(Stored data)
---

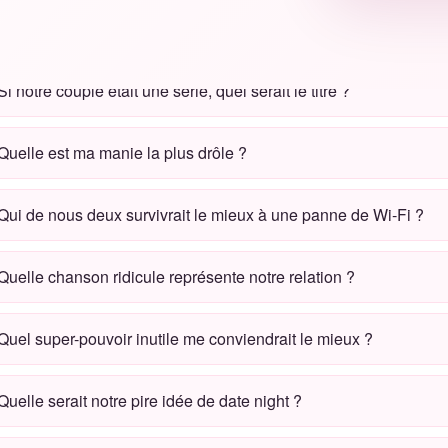
oisissez-en quelques-unes ou tirez-les au hasard.
Si notre couple était une série, quel serait le titre ?
Quelle est ma manie la plus drôle ?
Qui de nous deux survivrait le mieux à une panne de Wi‑Fi ?
Quelle chanson ridicule représente notre relation ?
Quel super-pouvoir inutile me conviendrait le mieux ?
Quelle serait notre pire idée de date night ?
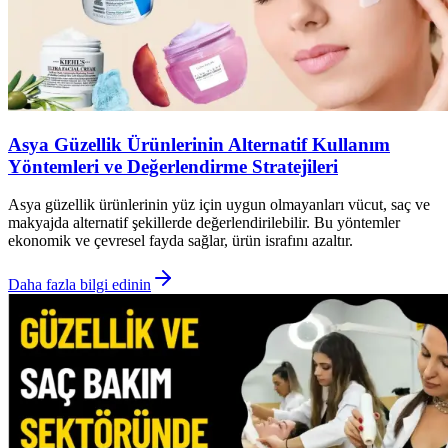
Asya Güzellik Ürünlerinin Alternatif Kullanım
Yöntemleri ve Değerlendirme Stratejileri
Asya güzellik ürünlerinin yüz için uygun olmayanları vücut, saç ve
makyajda alternatif şekillerde değerlendirilebilir. Bu yöntemler
ekonomik ve çevresel fayda sağlar, ürün israfını azaltır.
Daha fazla bilgi edinin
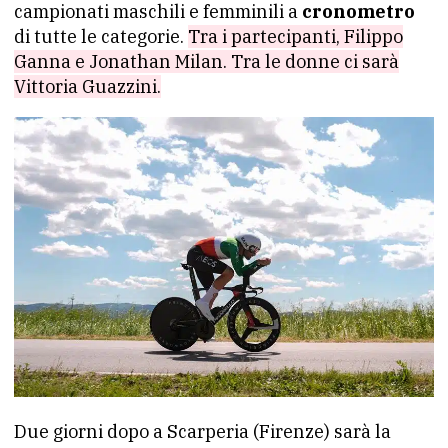
campionati maschili e femminili a
cronometro
di tutte le categorie.
Tra i partecipanti, Filippo
Ganna e Jonathan Milan. Tra le donne ci sarà
Vittoria Guazzini.
Due giorni dopo a Scarperia (Firenze) sarà la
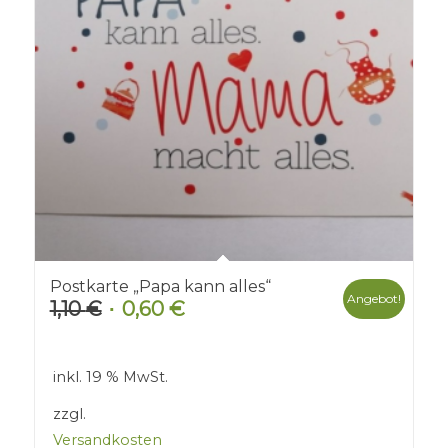
Postkarte „Papa kann alles“
Angebot!
1,10
€
0,60
€
Ursprünglicher
Aktueller
Preis
Preis
war:
ist:
inkl. 19 % MwSt.
1,10 €
0,60 €.
zzgl.
Versandkosten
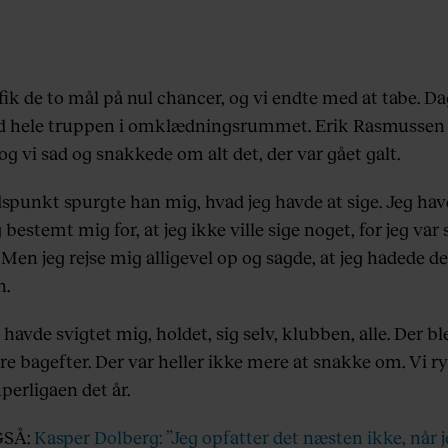
fik de to mål på nul chancer, og vi endte med at tabe. D
ad hele truppen i omklædningsrummet. Erik Rasmussen
og vi sad og snakkede om alt det, der var gået galt.
idspunkt spurgte han mig, hvad jeg havde at sige. Jeg ha
 bestemt mig for, at jeg ikke ville sige noget, for jeg var 
 Men jeg rejse mig alligevel op og sagde, at jeg hadede d
.
 havde svigtet mig, holdet, sig selv, klubben, alle. Der bl
re bagefter. Der var heller ikke mere at snakke om. Vi 
perligaen det år.
GSÅ:
Kasper Dolberg: ”Jeg opfatter det næsten ikke, når 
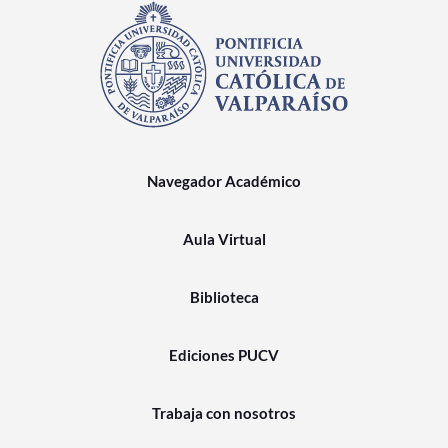
Navegador Académico
Aula Virtual
Biblioteca
Ediciones PUCV
Trabaja con nosotros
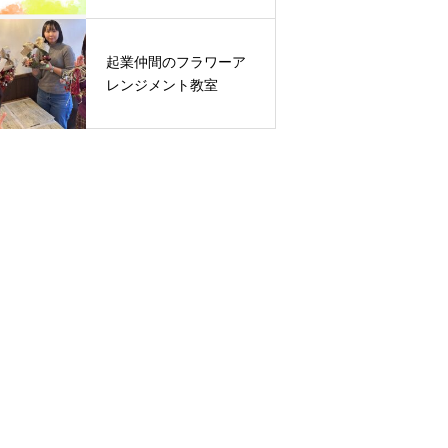
起業仲間のフラワーア
レンジメント教室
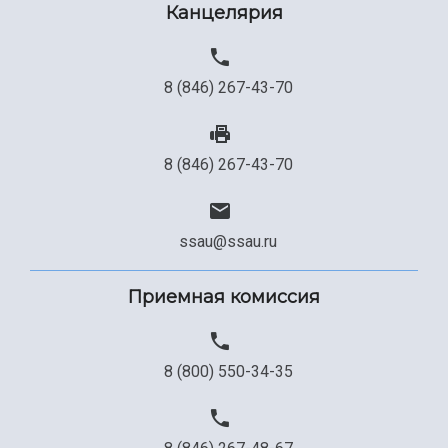
Канцелярия
8 (846) 267-43-70
8 (846) 267-43-70
ssau@ssau.ru
Приемная комиссия
8 (800) 550-34-35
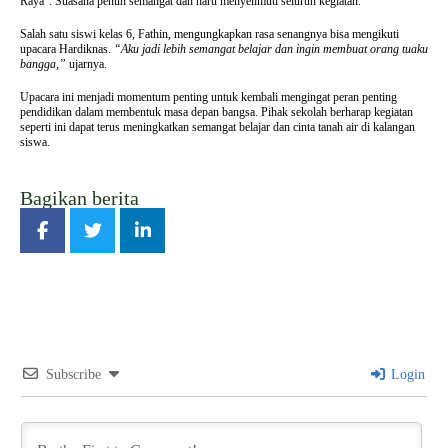
Raya”. Suasana penuh semangat dan haru menyelimuti seluruh kegiatan.
Salah satu siswi kelas 6, Fathin, mengungkapkan rasa senangnya bisa mengikuti
upacara Hardiknas.
“Aku jadi lebih semangat belajar dan ingin membuat orang tuaku
bangga,”
ujarnya.
Upacara ini menjadi momentum penting untuk kembali mengingat peran penting
pendidikan dalam membentuk masa depan bangsa. Pihak sekolah berharap kegiatan
seperti ini dapat terus meningkatkan semangat belajar dan cinta tanah air di kalangan
siswa.
Bagikan berita
Subscribe
Login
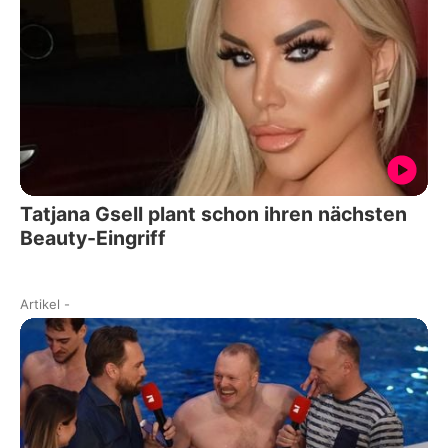
Tatjana Gsell plant schon ihren nächsten
Beauty-Eingriff
Artikel
-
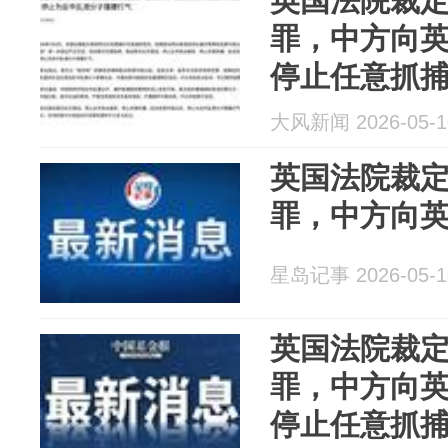
英国法院裁定
罪，中方向
停止任意抓
民，任何损
大风新闻 2026-05-1
将遭到坚决
英国法院裁定
罪，中方向
星岛记事 2026-05-1
英国法院裁定
罪，中方向
停止任意抓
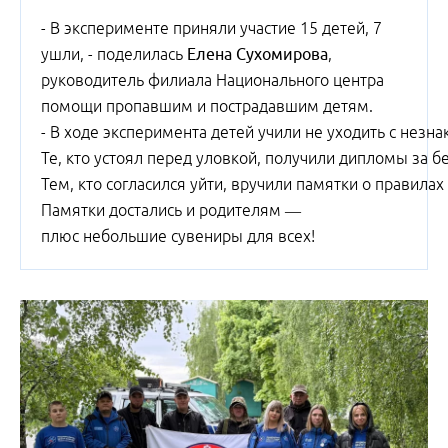
- В эксперименте приняли участие 15 детей, 7
ушли, - поделилась
Елена Сухомирова
,
руководитель филиала Национального центра
помощи пропавшим и пострадавшим детям.
- В ходе эксперимента детей учили не уходить с незн
️Те, кто устоял перед уловкой, получили дипломы за б
Тем, кто согласился уйти, вручили памятки о правила
Памятки достались и родителям —
плюс небольшие сувениры для всех!️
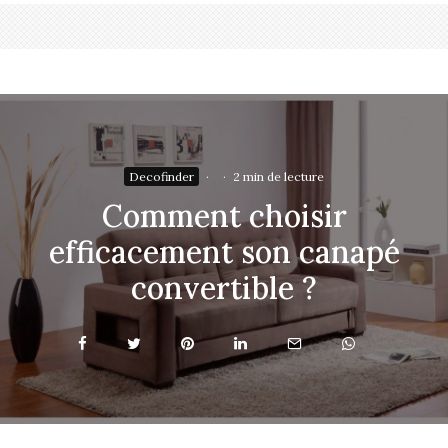
Decofinder
·
·
2 min de lecture
Comment choisir
efficacement son canapé
convertible ?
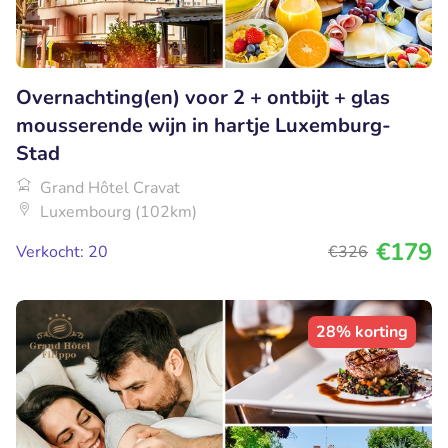
Overnachting(en) voor 2 + ontbijt + glas
mousserende wijn in hartje Luxemburg-
Stad
Grand Hôtel Cravat
Luxembourg (102km)
€179
Verkocht: 20
€326
28% korting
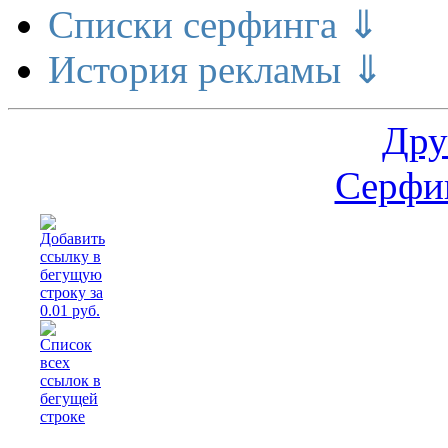
Списки серфинга ⇓
История рекламы ⇓
Дру
Серфин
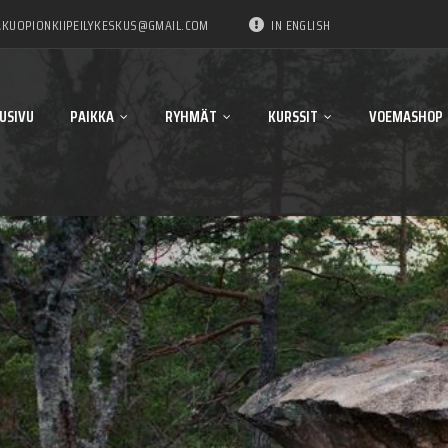
KUOPIONKIIPEILYKESKUS@GMAIL.COM
IN ENGLISH
USIVU
PAIKKA
RYHMÄT
KURSSIT
VOEMASHOP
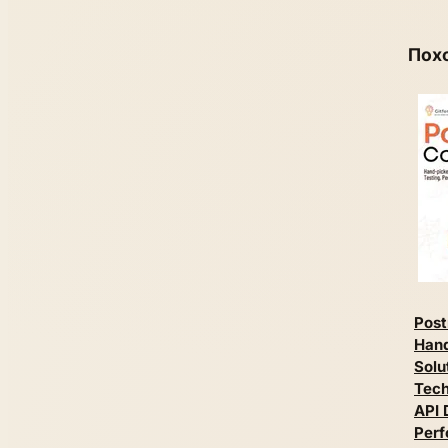
Пох
Pos
Han
Solu
Tech
API 
Perf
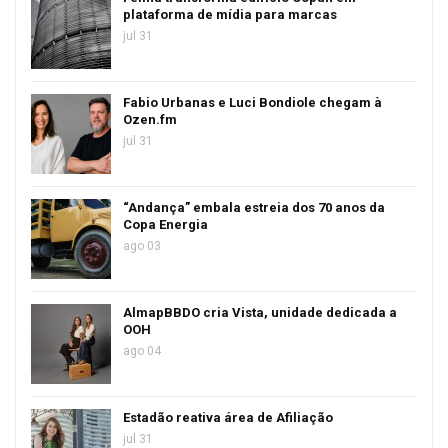
plataforma de mídia para marcas
jul 31
Fabio Urbanas e Luci Bondiole chegam à
Ozen.fm
jul 31
“Andança” embala estreia dos 70 anos da
Copa Energia
ago 03
AlmapBBDO cria Vista, unidade dedicada a
OOH
ago 04
Estadão reativa área de Afiliação
jul 31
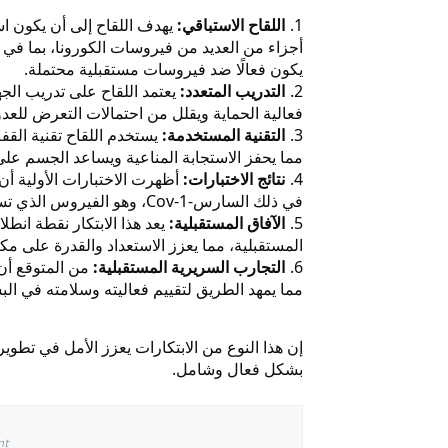
اللقاح الاستباقي:
يهدف اللقاح إلى أن يكون اس
أجزاء من العديد من فيروسات الكورونا، بما في ذ
يكون فعالًا ضد فيروسات مستقبلية محتملة.
التدريب المتعدد:
يعتمد اللقاح على تدريب الج
فعالية الحماية ويقلل من احتمالات التعرض للع
التقنية المستخدمة:
يستخدم اللقاح تقنية القف
مما يحفز الاستجابة المناعية ويساعد الجسم عل
نتائج الاختبارات:
أظهرت الاختبارات الأولية أن 
في ذلك السارس-Cov-1، وهو الفيروس الذي تسبب في تفشي السارس في عام 2003.
الآفاق المستقبلية:
يعد هذا الابتكار نقطة انط
المستقبلية، مما يعزز الاستعداد والقدرة على مك
التجارب السريرية المستقبلية:
من المتوقع أن 
مما يمهد الطريق لتقييم فعاليته وسلامته في الب
إن هذا النوع من الابتكارات يعزز الأمل في تط
بشكل فعال وشامل.
nt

---

TASK GOAL – Which lines above hold the word "notre"? Copy each of them.

RESPONSE AREA –
Si notre couple était une série, quel serait le titre ?
Quelle chanson ridicule représente notre relation ?
Quelle serait notre pire idée de date night ?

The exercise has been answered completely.